Corner of State and Main Streets
New Albany, IN 47150
This house was erected by Joel Scribner, a founding father of New Albany. Three generations of this family lived in the house; they were the only family to reside in this house. The last Scribner, Miss Harriet Scribner, sold this house to the Piankeshaw Chapter in 1917 for $1500. The house contains many Scribner family treasurers, antiques, and three paintings by George Morrison, who was from the New Albany area. Other antiques of that same time period have been donated to the house/museum.
Acknowledgements: The Piankeshaw Chapter, NSDAR owns, operates, and maintains this museum and provides docent led tours.
William Henry Harrison Mansion
3 West Scott Street
Vincennes, IN 47591
This was the home of the Territorial Governor of the Indiana Territory and ninth President of the United States William Henry Harrison. Also, it was the confrontational meeting place in 1810 and 1811 of Harrison and Shawnee leader Tecumseh. Note: On the property grounds are two additional buildings. One is the Francis Vigo Chapter House. It was once a barracks located at the George Field Flight Training Base in Lawrence County, Illinois. The building was used for many years during the training of WWII pilots. The barracks was moved from George Field Flight Training Base to it's present location in 1952. The Francis Vigo Chapter purchased the building in 1973 and since then have used it as their chapter house. This chapter house contains the history of the Francis Vigo Chapter in photos, books, records, documents, and applications of members. It also contains many items left to the chapter by the descendants of William Henry Harrison such as sterling silver tea sets, carpets, paintings, antique mirrors, photos, and more.

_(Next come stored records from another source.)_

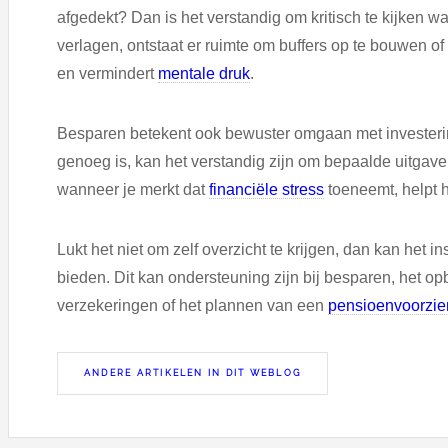
afgedekt? Dan is het verstandig om kritisch te kijken w
verlagen, ontstaat er ruimte om buffers op te bouwen of 
en vermindert
mentale druk
.
Besparen betekent ook bewuster omgaan met investeringen
genoeg is, kan het verstandig zijn om bepaalde uitgaven o
wanneer je merkt dat
financiële stress
toeneemt, helpt 
Lukt het niet om zelf overzicht te krijgen, dan kan het
bieden. Dit kan ondersteuning zijn bij besparen, het op
verzekeringen of het plannen van een
pensioenvoorzie
ANDERE ARTIKELEN IN DIT WEBLOG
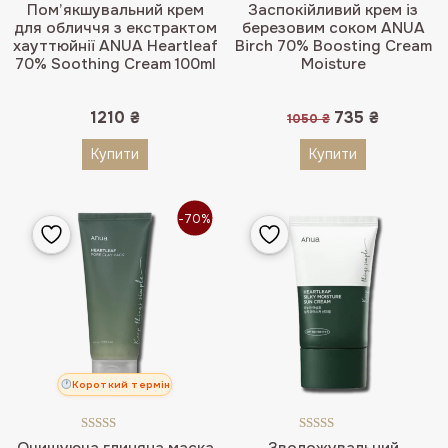
Оцінено в
Пом’якшувальний крем
Заспокійливий крем із
5.00
з 5
для обличчя з екстрактом
березовим соком ANUA
хауттюйнії ANUA Heartleaf
Birch 70% Boosting Cream
70% Soothing Cream 100ml
Moisture
Оригінальна
Поточна
1210
₴
735
₴
1050
₴
ціна:
ціна:
1050 ₴.
735 ₴.
Купити
Купити
-70%
Короткий термін
Оцінено в
Оцінено в
Очищуюча глиняна маска
Зволожувальний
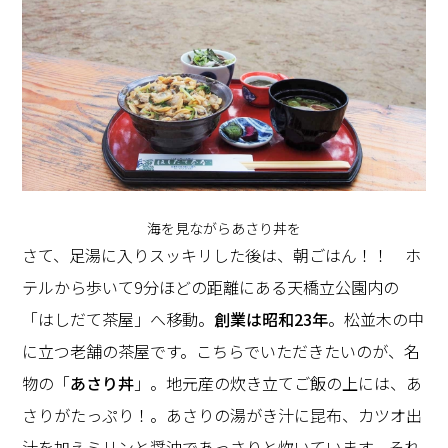
海を見ながらあさり丼を
さて、足湯に入りスッキリした後は、朝ごはん！！ ホ
テルから歩いて9分ほどの距離にある天橋立公園内の
「はしだて茶屋」へ移動。
創業は昭和23年
。松並木の中
に立つ老舗の茶屋です。こちらでいただきたいのが、名
物の「
あさり丼
」。地元産の炊き立てご飯の上には、あ
さりがたっぷり！。あさりの湯がき汁に昆布、カツオ出
汁を加えミリンと醤油であっさりと炊いています。それ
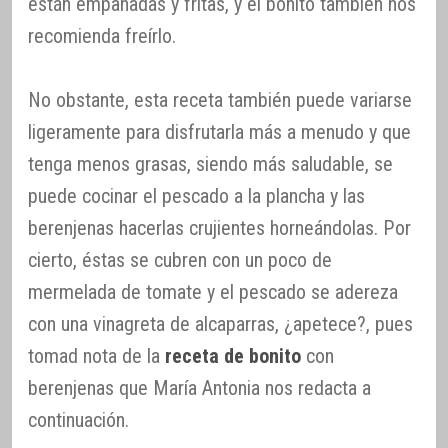
están empanadas y fritas, y el bonito también nos
recomienda freírlo.
No obstante, esta receta también puede variarse
ligeramente para disfrutarla más a menudo y que
tenga menos grasas, siendo más saludable, se
puede cocinar el pescado a la plancha y las
berenjenas hacerlas crujientes horneándolas. Por
cierto, éstas se cubren con un poco de
mermelada de tomate y el pescado se adereza
con una vinagreta de alcaparras, ¿apetece?, pues
tomad nota de la
receta de bonito
con
berenjenas que María Antonia nos redacta a
continuación.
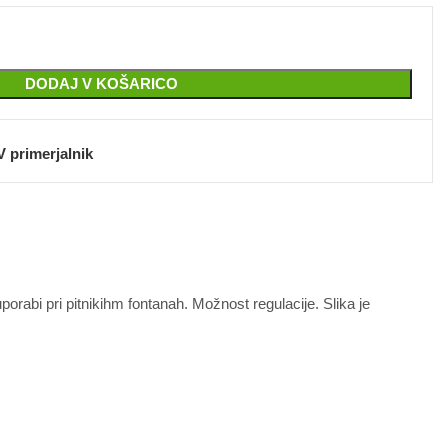
DODAJ V KOŠARICO
V primerjalnik
orabi pri pitnikihm fontanah. Možnost regulacije. Slika je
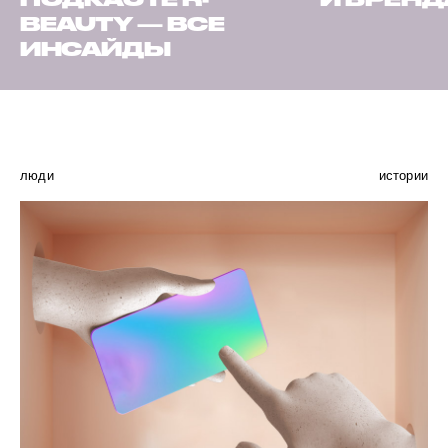
BEAUTY — ВСЕ
ИНСАЙДЫ
люди
истории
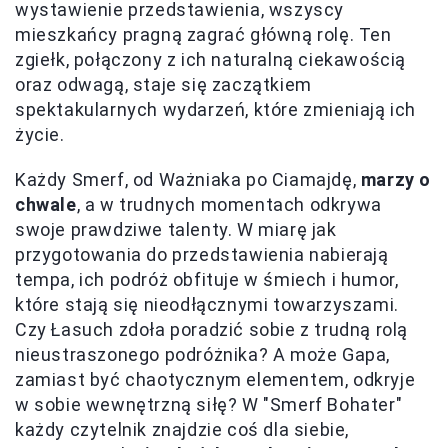
wystawienie przedstawienia, wszyscy
mieszkańcy pragną zagrać główną rolę. Ten
zgiełk, połączony z ich naturalną ciekawością
oraz odwagą, staje się zaczątkiem
spektakularnych wydarzeń, które zmieniają ich
życie.
Każdy Smerf, od Ważniaka po Ciamajdę,
marzy o
chwale
, a w trudnych momentach odkrywa
swoje prawdziwe talenty. W miarę jak
przygotowania do przedstawienia nabierają
tempa, ich podróż obfituje w śmiech i humor,
które stają się nieodłącznymi towarzyszami.
Czy Łasuch zdoła poradzić sobie z trudną rolą
nieustraszonego podróżnika? A może Gapa,
zamiast być chaotycznym elementem, odkryje
w sobie wewnętrzną siłę? W "Smerf Bohater"
każdy czytelnik znajdzie coś dla siebie,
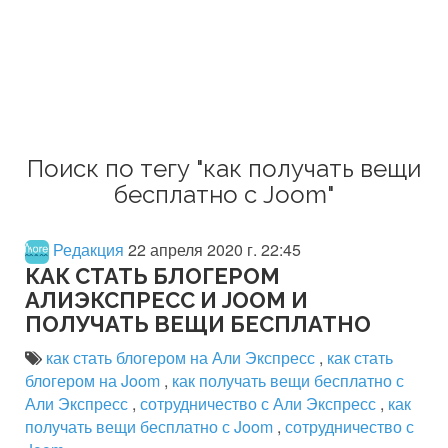
Поиск по тегу "как получать вещи
бесплатно с Joom"
Редакция
22 апреля 2020 г. 22:45
КАК СТАТЬ БЛОГЕРОМ
АЛИЭКСПРЕСС И JOOM И
ПОЛУЧАТЬ ВЕЩИ БЕСПЛАТНО
как стать блогером на Али Экспресс
,
как стать
блогером на Joom
,
как получать вещи бесплатно с
Али Экспресс
,
сотрудничество с Али Экспресс
,
как
получать вещи бесплатно с Joom
,
сотрудничество с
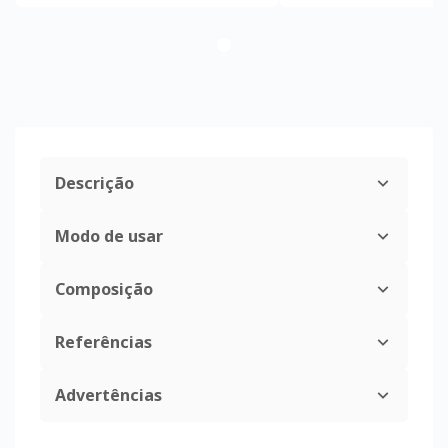
Descrição
Modo de usar
Composição
Referências
Advertências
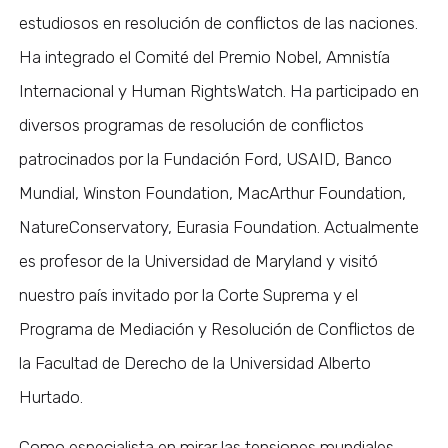
estudiosos en resolución de conflictos de las naciones.
Ha integrado el Comité del Premio Nobel, Amnistía
Internacional y Human RightsWatch. Ha participado en
diversos programas de resolución de conflictos
patrocinados por la Fundación Ford, USAID, Banco
Mundial, Winston Foundation, MacArthur Foundation,
NatureConservatory, Eurasia Foundation. Actualmente
es profesor de la Universidad de Maryland y visitó
nuestro país invitado por la Corte Suprema y el
Programa de Mediación y Resolución de Conflictos de
la Facultad de Derecho de la Universidad Alberto
Hurtado.
Como especialista en mirar las tensiones mundiales,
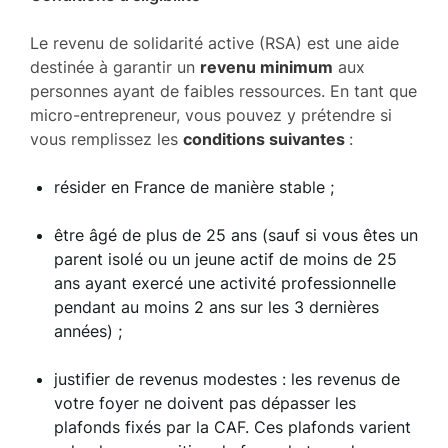
Le revenu de solidarité active (RSA) est une aide
destinée à garantir un
revenu minimum
aux
personnes ayant de faibles ressources. En tant que
micro-entrepreneur, vous pouvez y prétendre si
vous remplissez les
conditions suivantes
:
résider en France de manière stable ;
être âgé de plus de 25 ans (sauf si vous êtes un
parent isolé ou un jeune actif de moins de 25
ans ayant exercé une activité professionnelle
pendant au moins 2 ans sur les 3 dernières
années) ;
justifier de revenus modestes : les revenus de
votre foyer ne doivent pas dépasser les
plafonds fixés par la CAF. Ces plafonds varient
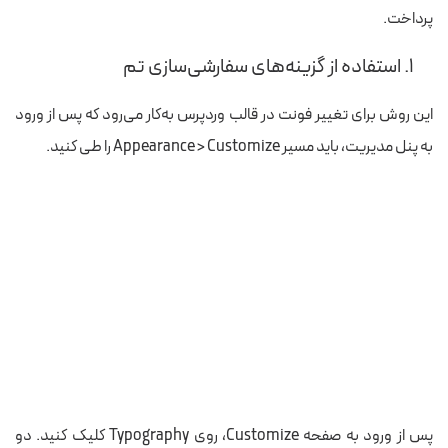
پرداخت.
۱. استفاده از گزینه‌های سفارشی‌سازی تم
این روش برای تغییر فونت در قالب وردپرس به‌کار می‌رود که پس از ورود
به پنل مدیریت، باید مسیر Appearance > Customize را طی کنید.
پس از ورود به صفحه Customize، روی Typography کلیک کنید. دو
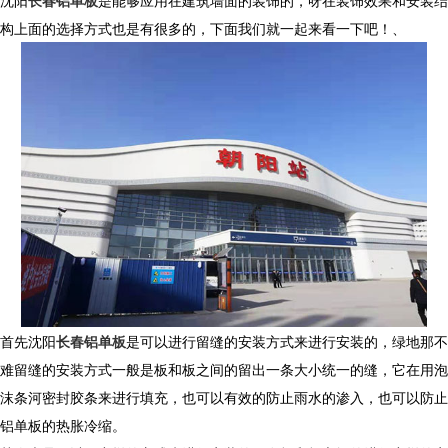
沈阳
长春铝单板
是能够应用在建筑墙面的装饰的，呀在装饰效果和安装结
构上面的选择方式也是有很多的，下面我们就一起来看一下吧！、
首先沈阳
长春铝单板
是可以进行留缝的安装方式来进行安装的，绿地那不
难留缝的安装方式一般是板和板之间的留出一条大小统一的缝，它在用泡
沫条河密封胶条来进行填充，也可以有效的防止雨水的渗入，也可以防止
铝单板的热胀冷缩。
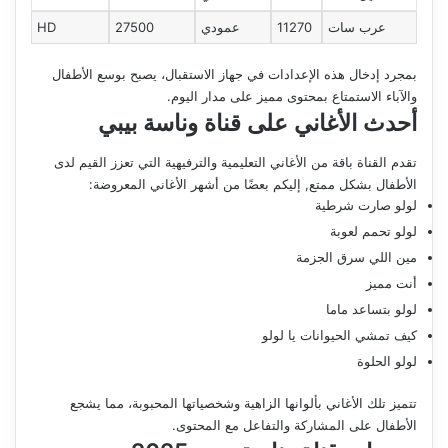
عرب سات
11270
عمودي
27500
HD
بمجرد إدخال هذه الإعدادات في جهاز الاستقبال، يصبح بوسع الأطفال
والآباء الاستمتاع بمحتوى مميز على مدار اليوم.
أحدث الأغاني على قناة وناسة بيبي
تقدم القناة باقة من الأغاني التعليمية والترفيهية التي تعزز القيم لدى
الأطفال بشكل ممتع, إليكم بعضًا من أشهر الأغاني المعروضة:
لولو صارت شرطية
لولو تحمم لعوبة
مين اللي سرق الجزمة
أنت مميز
لولو بتساعد ماما
كيف تمشي الحيوانات يا لولو
لولو الحلوة
تتميز تلك الأغاني بألوانها الزاهية وشخصياتها المحبوبة، مما يشجع
الأطفال على المشاركة والتفاعل مع المحتوى.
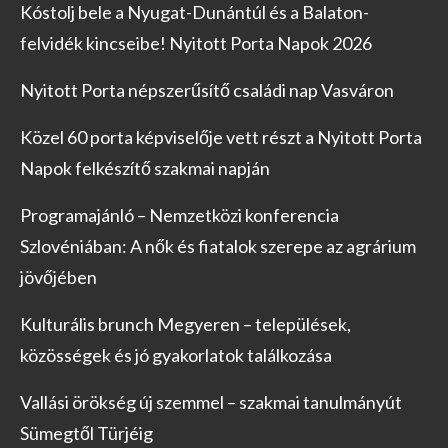
Kóstolj bele a Nyugat-Dunántúl és a Balaton-
felvidék kincseibe! Nyitott Porta Napok 2026
Nyitott Porta népszerűsítő családi nap Vasváron
Közel 60 porta képviselője vett részt a Nyitott Porta
Napok felkészítő szakmai napján
Programajánló – Nemzetközi konferencia
Szlovéniában: A nők és fiatalok szerepe az agrárium
jövőjében
Kulturális brunch Megyeren – települések,
közösségek és jó gyakorlatok találkozása
Vallási örökség új szemmel – szakmai tanulmányút
Sümegtől Türjéig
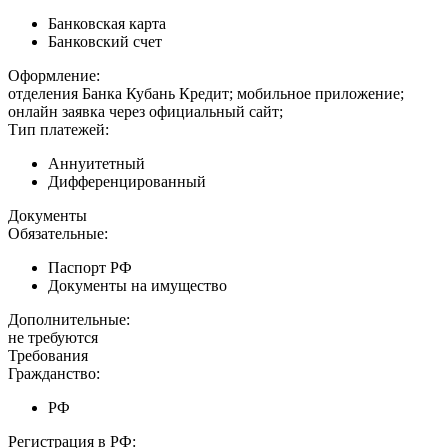
Банковская карта
Банковский счет
Оформление:
отделения Банка Кубань Кредит; мобильное приложение;
онлайн заявка через официальный сайт;
Тип платежей:
Аннуитетный
Дифференцированный
Документы
Обязательные:
Паспорт РФ
Документы на имущество
Дополнительные:
не требуются
Требования
Гражданство:
РФ
Регистрация в РФ:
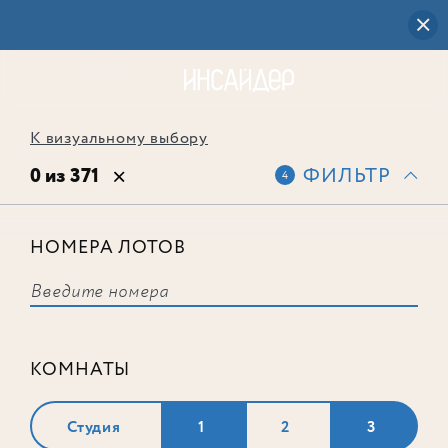
К визуальному выбору
0 из 371
ФИЛЬТР
4
НОМЕРА ЛОТОВ
Выбранным фильтрам не
соответствует ни одного лота
КОМНАТЫ
Студия
1
2
3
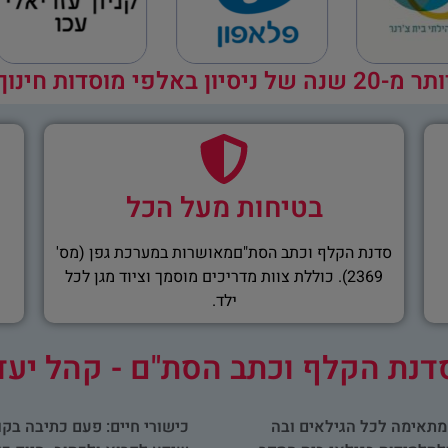
ר מ-20 שנה של ניסיון באלפי מוסדות חינוך
בטיחות מעל הכל
סדנת הקלף וכתב הסת"םמאושרות במערכת גפן (מס'
2369). כוללת צוות מדריכים מוסמך וציוד מגן לכל
ילד.
דנת הקלף וכתב הסת"ם - קהל יעד
מתאימה לכל הגילאים ובה
כישורי חיים: פעם כתיבה בקו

The other building on the grounds is the Queen Anne Cottage. It was built in 1886 by the Vincennes Water Company to house the superintendent of the water company. The Vincennes Water Company were once owners of the William Henry Harrison Mansion, known as Grouseland, and the current owner is Francis Vigo Chapter NSDAR. The chapter rents the two apartments that are in the building. This income helps to maintain the grounds of the mansion and for any repairs needed for the mansion, Francis Vigo Chapter House, or the Queen Anne Cottage.
Acknowledgements: The Francis Vigo Chapter, NSDAR owns and helps to maintain the mansion. They use it as a museum to help teach and preserve the many contributions of Governor and Past President William Henry Harrison.